== INPUT DATA

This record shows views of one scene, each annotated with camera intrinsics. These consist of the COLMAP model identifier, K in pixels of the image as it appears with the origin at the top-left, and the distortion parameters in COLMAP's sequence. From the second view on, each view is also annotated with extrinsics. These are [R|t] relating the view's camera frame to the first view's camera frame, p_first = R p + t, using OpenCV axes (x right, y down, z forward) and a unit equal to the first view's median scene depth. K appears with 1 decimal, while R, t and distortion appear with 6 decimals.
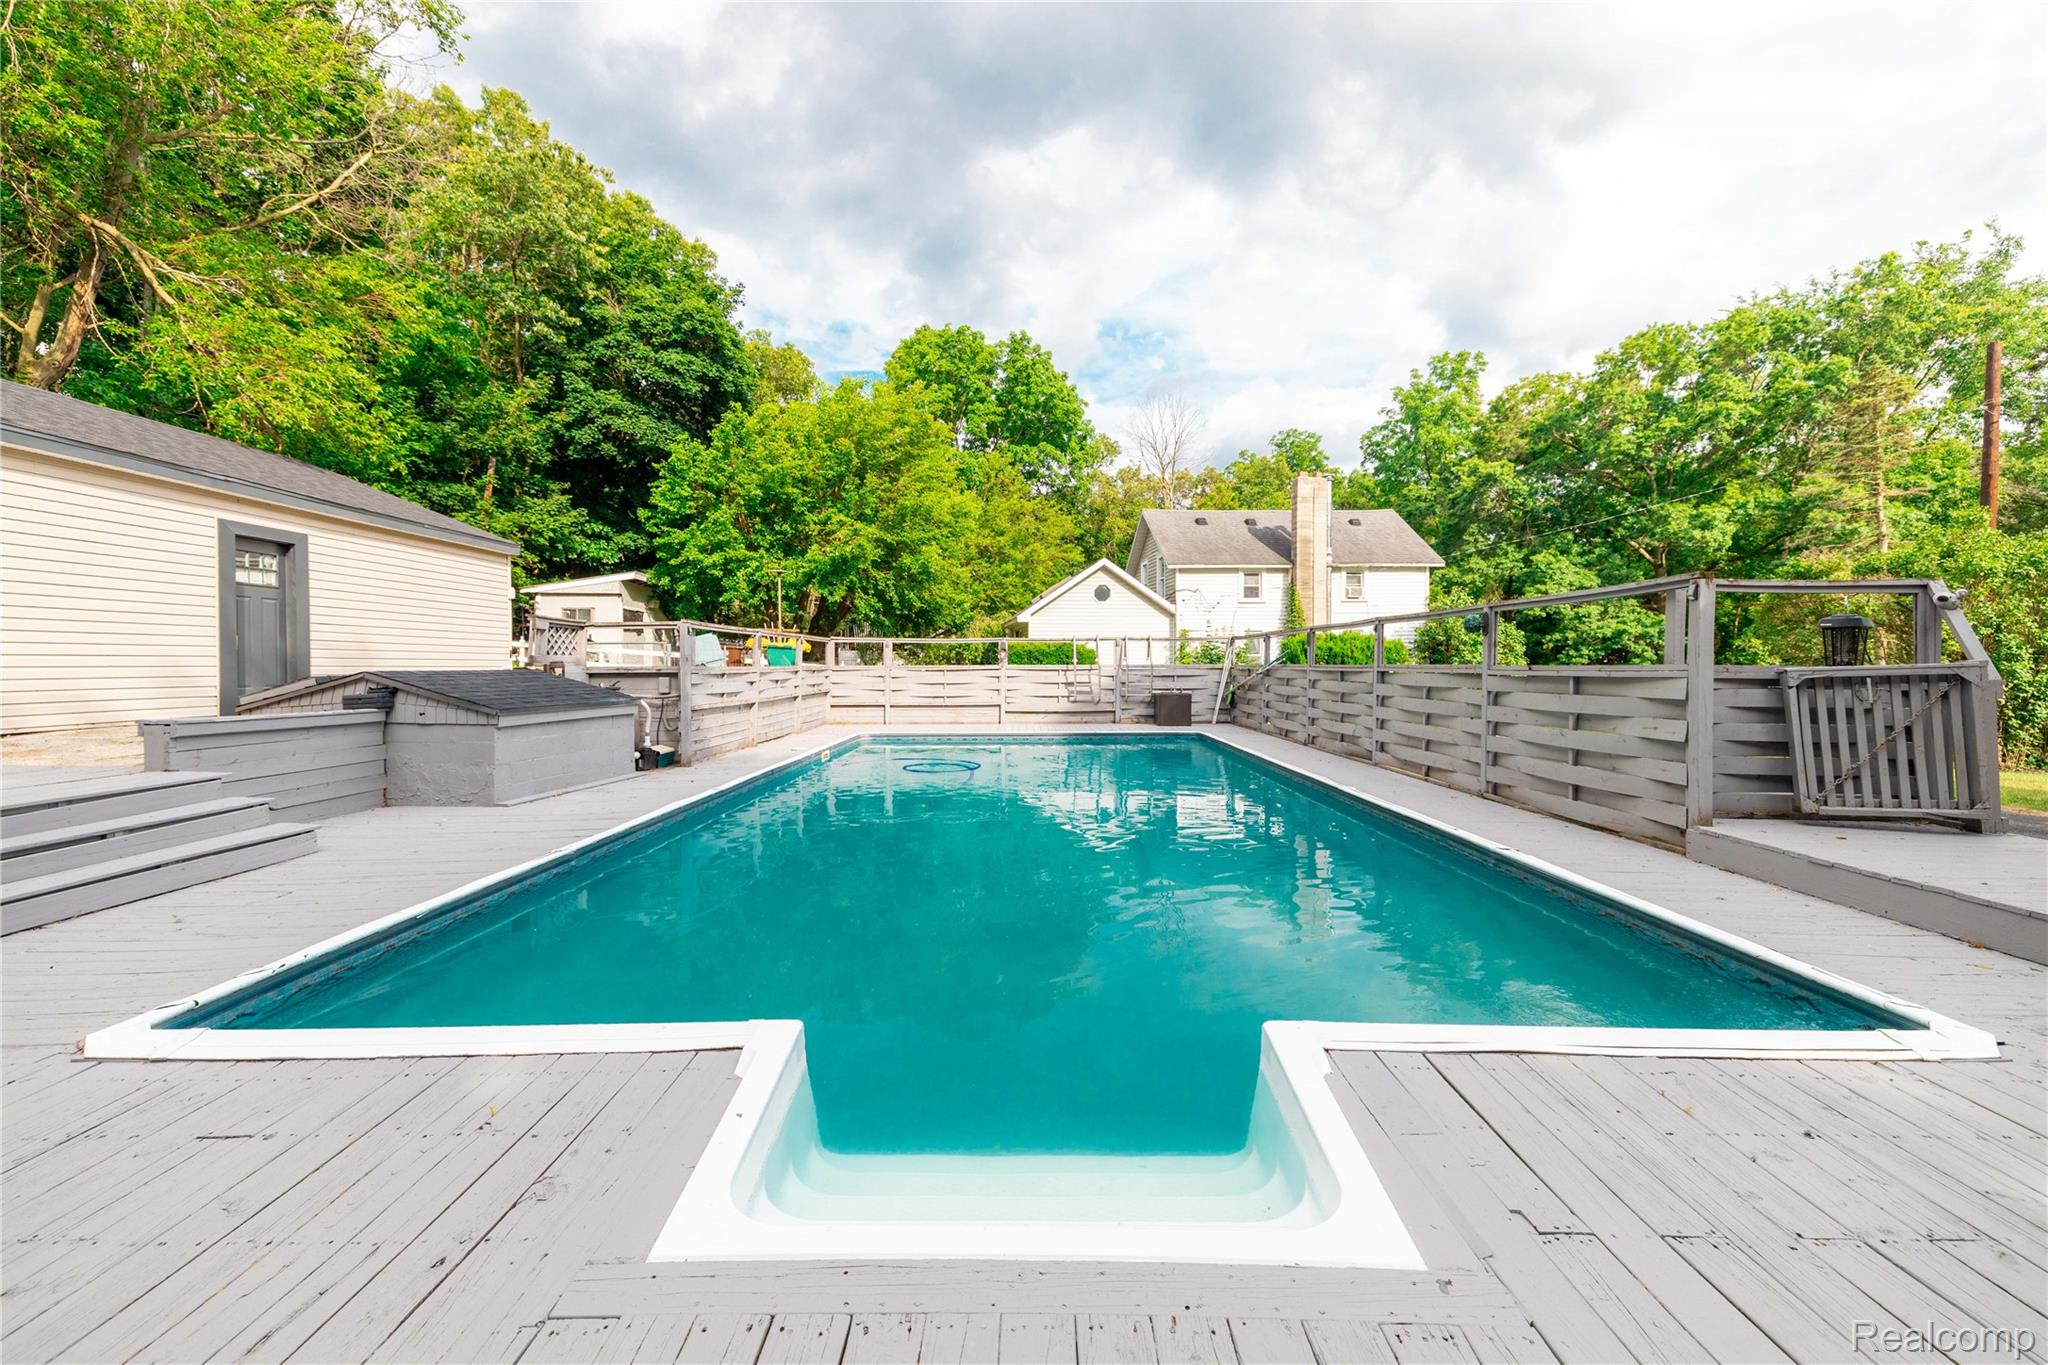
lens RADIAL K [[839.8, 0, 1024.0], [0, 839.8, 682.5], [0, 0, 1]] dist [-0.000387, -0.000095]
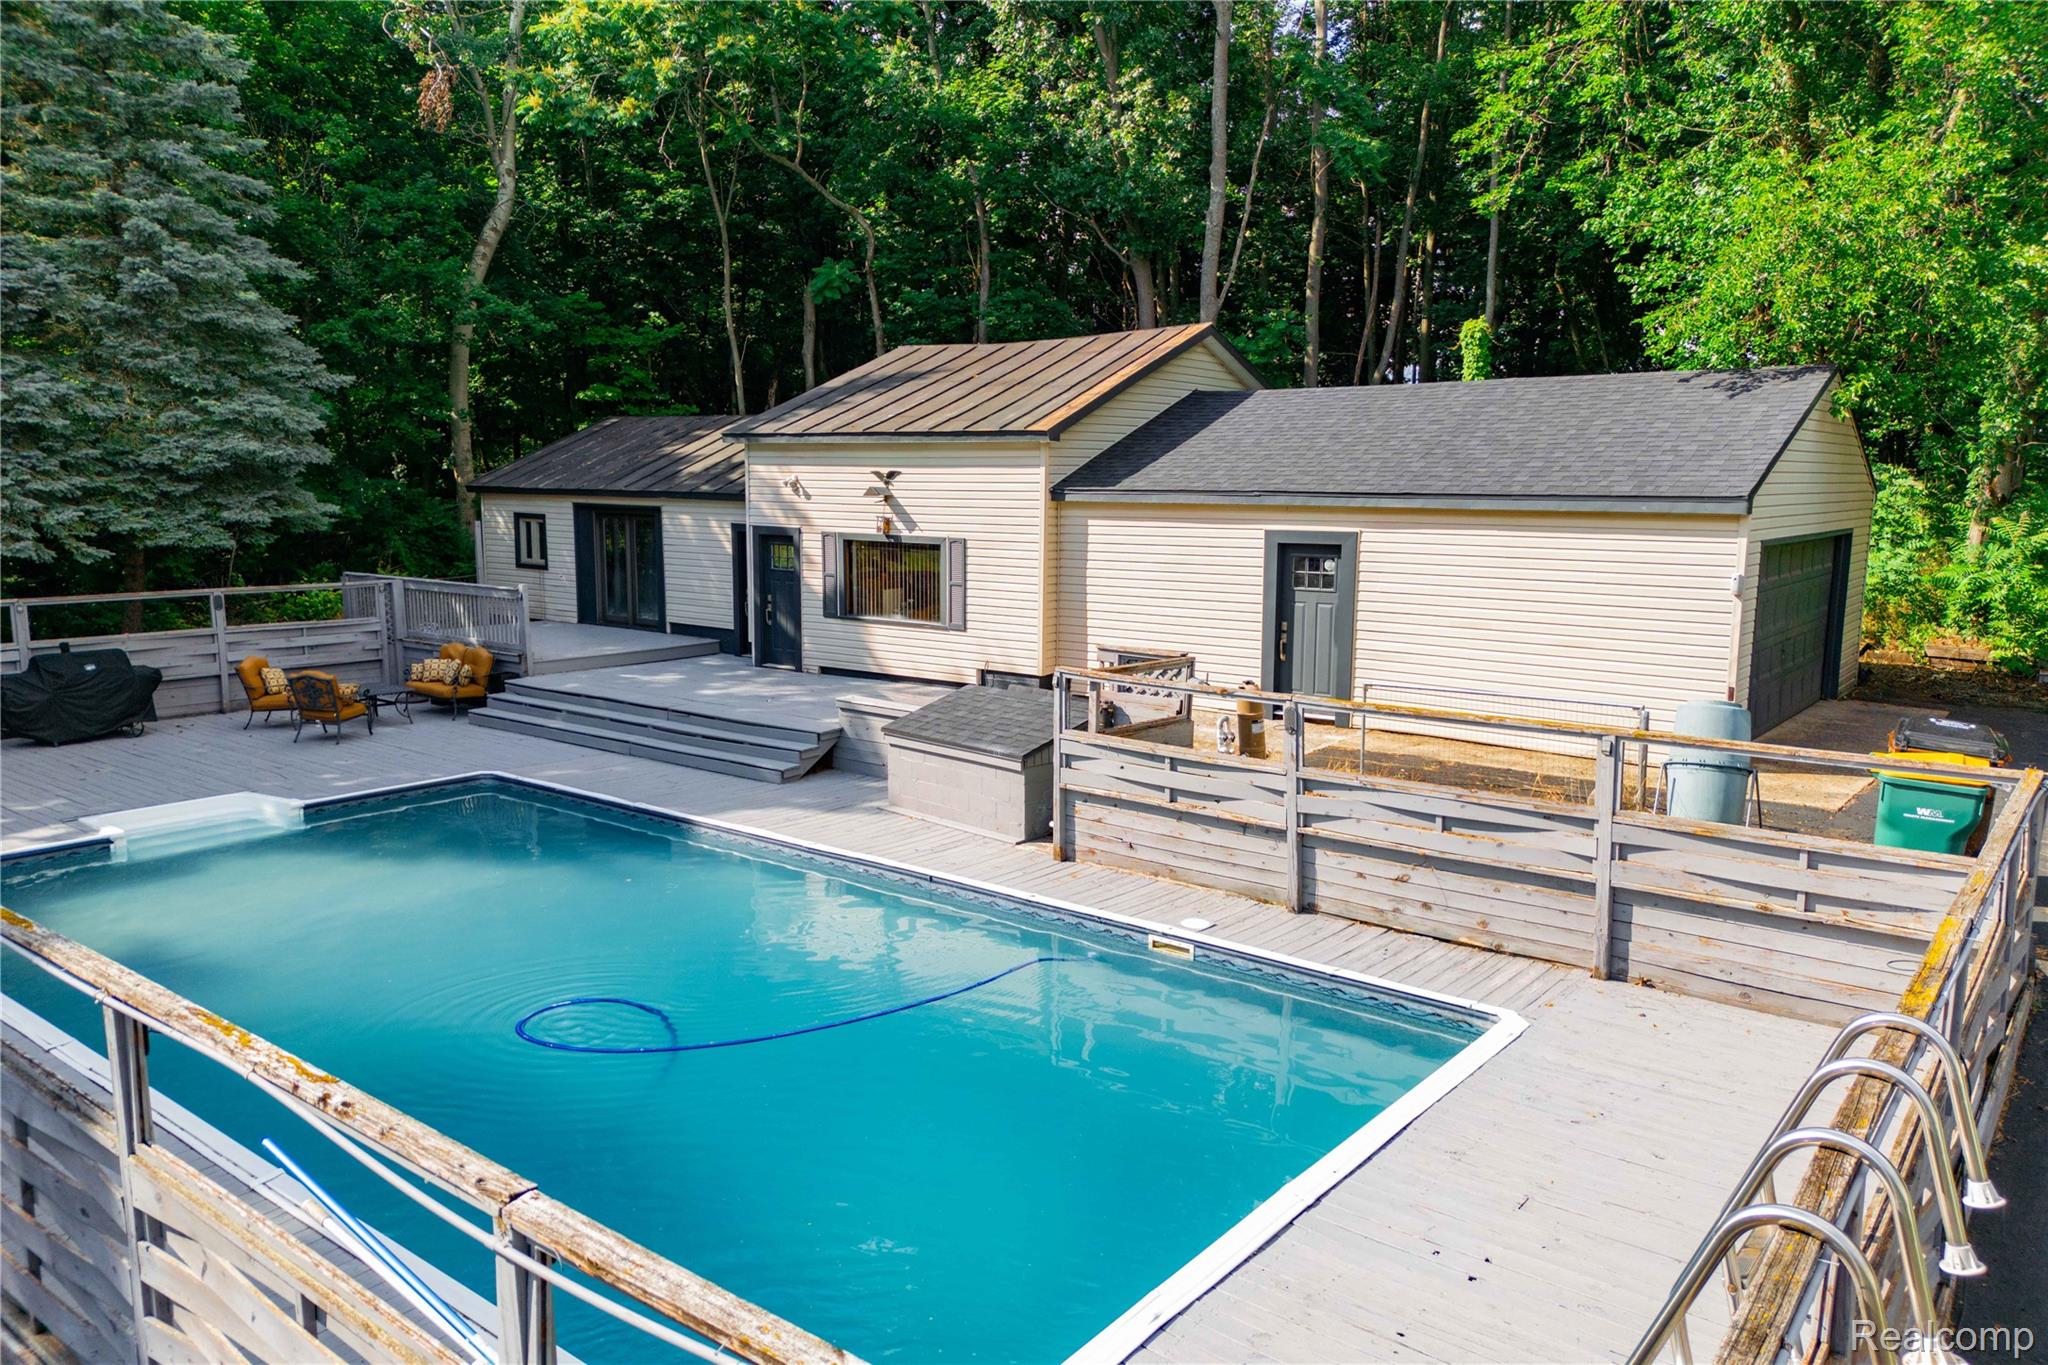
lens RADIAL K [[1400.3, 0, 1076.7], [0, 1400.3, 679.0], [0, 0, 1]] dist [0.070511, -0.000041]
pose [[-0.599462, 0.107361, -0.793170, 0.526630], [-0.024120, 0.988090, 0.151974, -0.240338], [0.800039, 0.110234, -0.589733, 1.650502]]
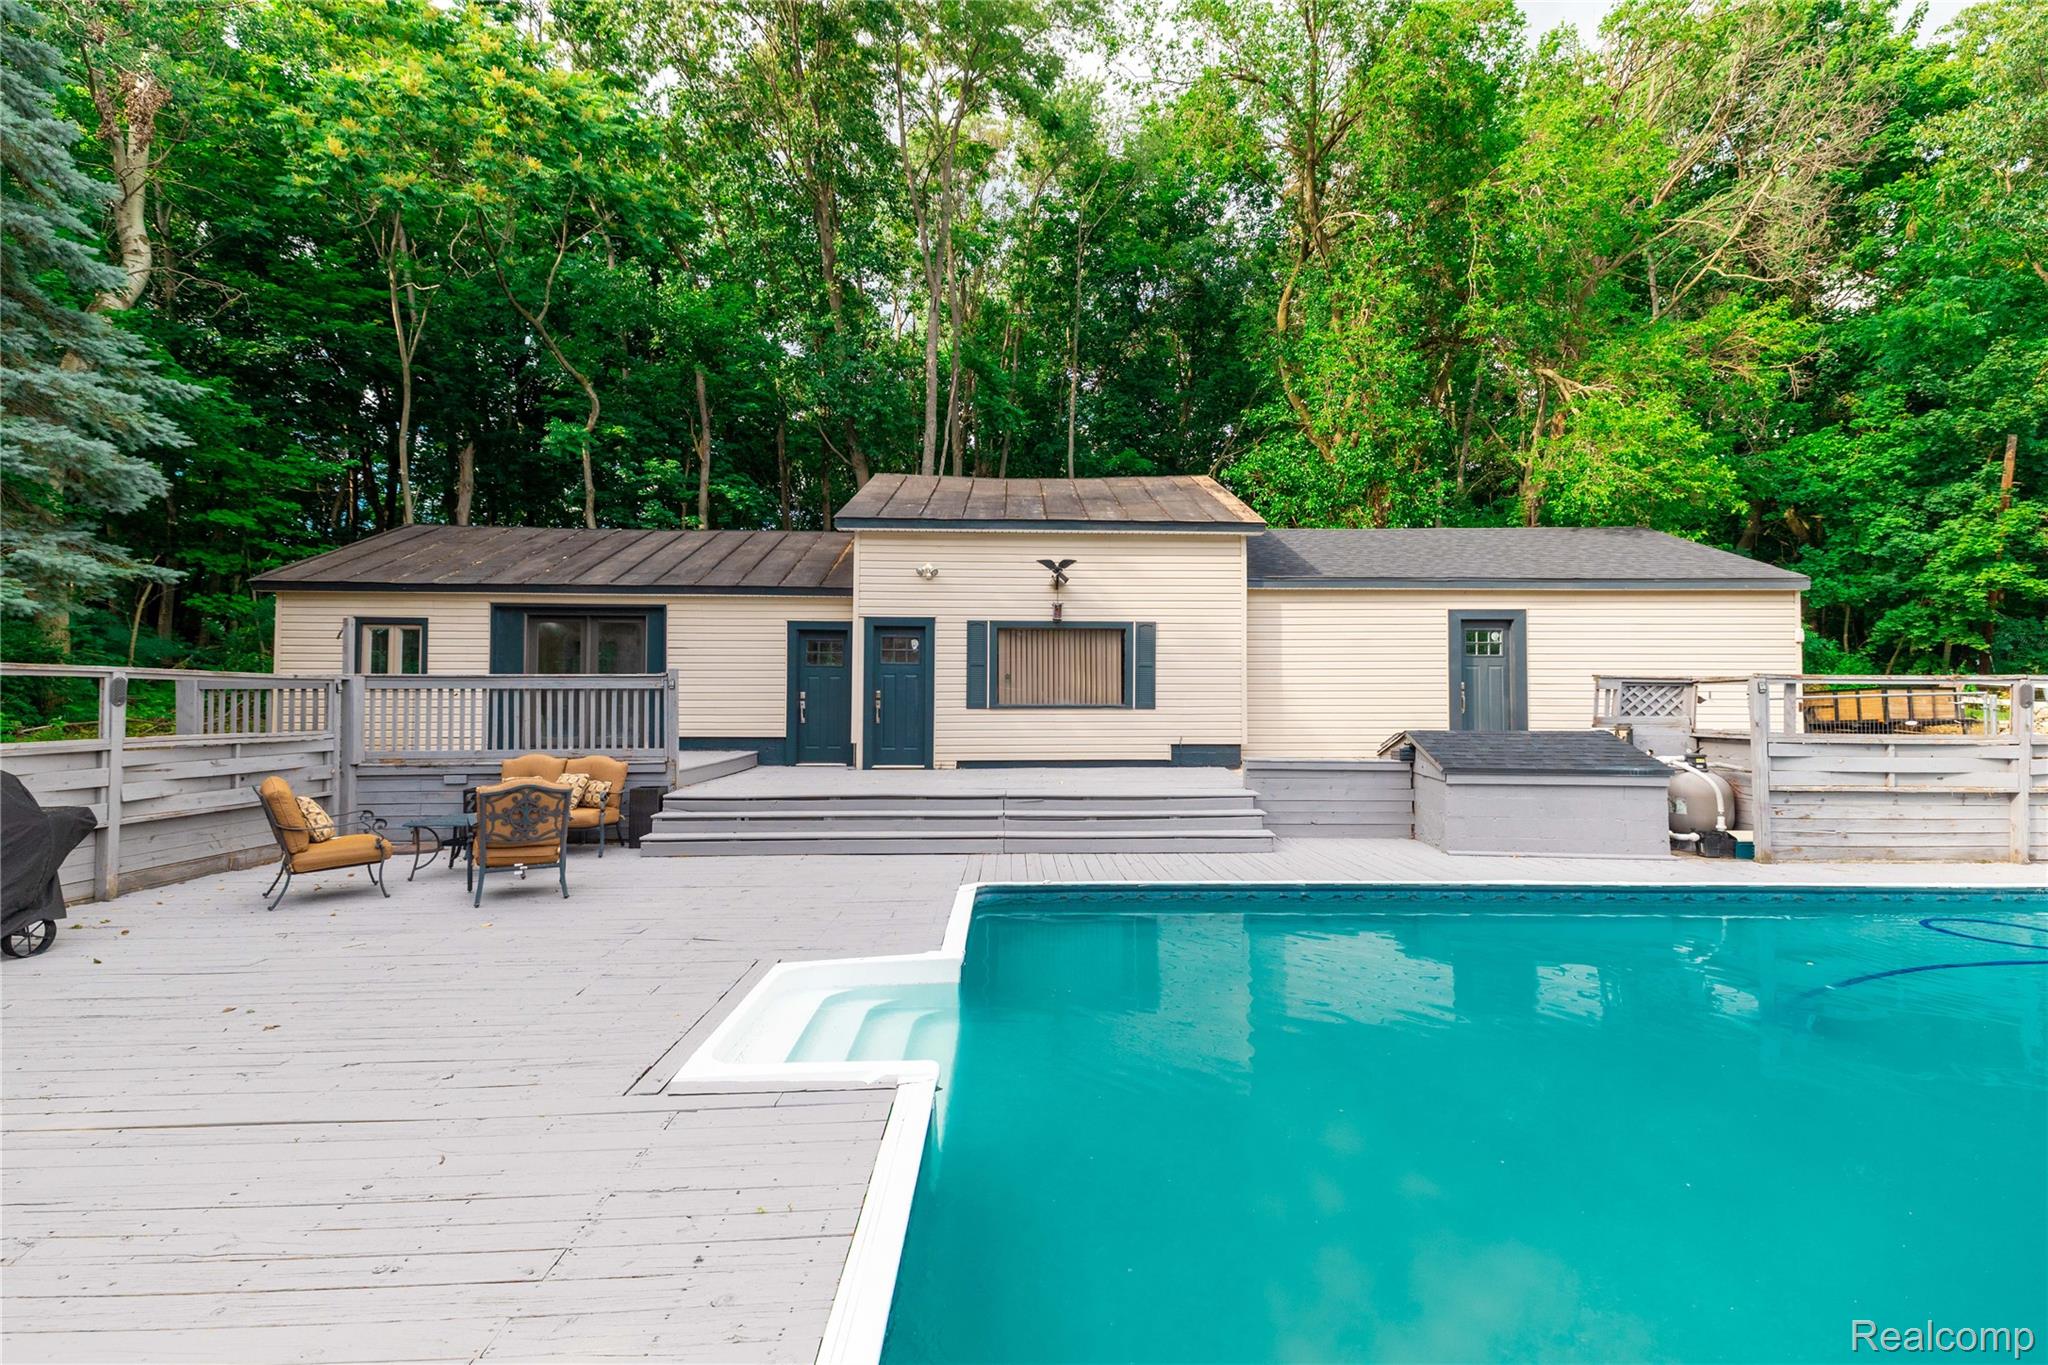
lens RADIAL K [[875.4, 0, 1035.7], [0, 875.4, 680.9], [0, 0, 1]] dist [0.015951, -0.000046]
pose [[0.036111, -0.024008, -0.999059, 0.354453], [-0.018637, 0.999521, -0.024693, -0.031556], [0.999174, 0.019511, 0.035647, 0.266910]]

====

What is needed is the data above, retyped exactly, with every picture left out.

This record shows views of one scene, each annotated with camera intrinsics. These consist of the COLMAP model identifier, K in pixels of the image as it appears with the origin at the top-left, and the distortion parameters in COLMAP's sequence. From the second view on, each view is also annotated with extrinsics. These are [R|t] relating the view's camera frame to the first view's camera frame, p_first = R p + t, using OpenCV axes (x right, y down, z forward) and a unit equal to the first view's median scene depth. K appears with 1 decimal, while R, t and distortion appear with 6 decimals.
lens RADIAL K [[839.8, 0, 1024.0], [0, 839.8, 682.5], [0, 0, 1]] dist [-0.000387, -0.000095]
lens RADIAL K [[1400.3, 0, 1076.7], [0, 1400.3, 679.0], [0, 0, 1]] dist [0.070511, -0.000041]
pose [[-0.599462, 0.107361, -0.793170, 0.526630], [-0.024120, 0.988090, 0.151974, -0.240338], [0.800039, 0.110234, -0.589733, 1.650502]]
lens RADIAL K [[875.4, 0, 1035.7], [0, 875.4, 680.9], [0, 0, 1]] dist [0.015951, -0.000046]
pose [[0.036111, -0.024008, -0.999059, 0.354453], [-0.018637, 0.999521, -0.024693, -0.031556], [0.999174, 0.019511, 0.035647, 0.266910]]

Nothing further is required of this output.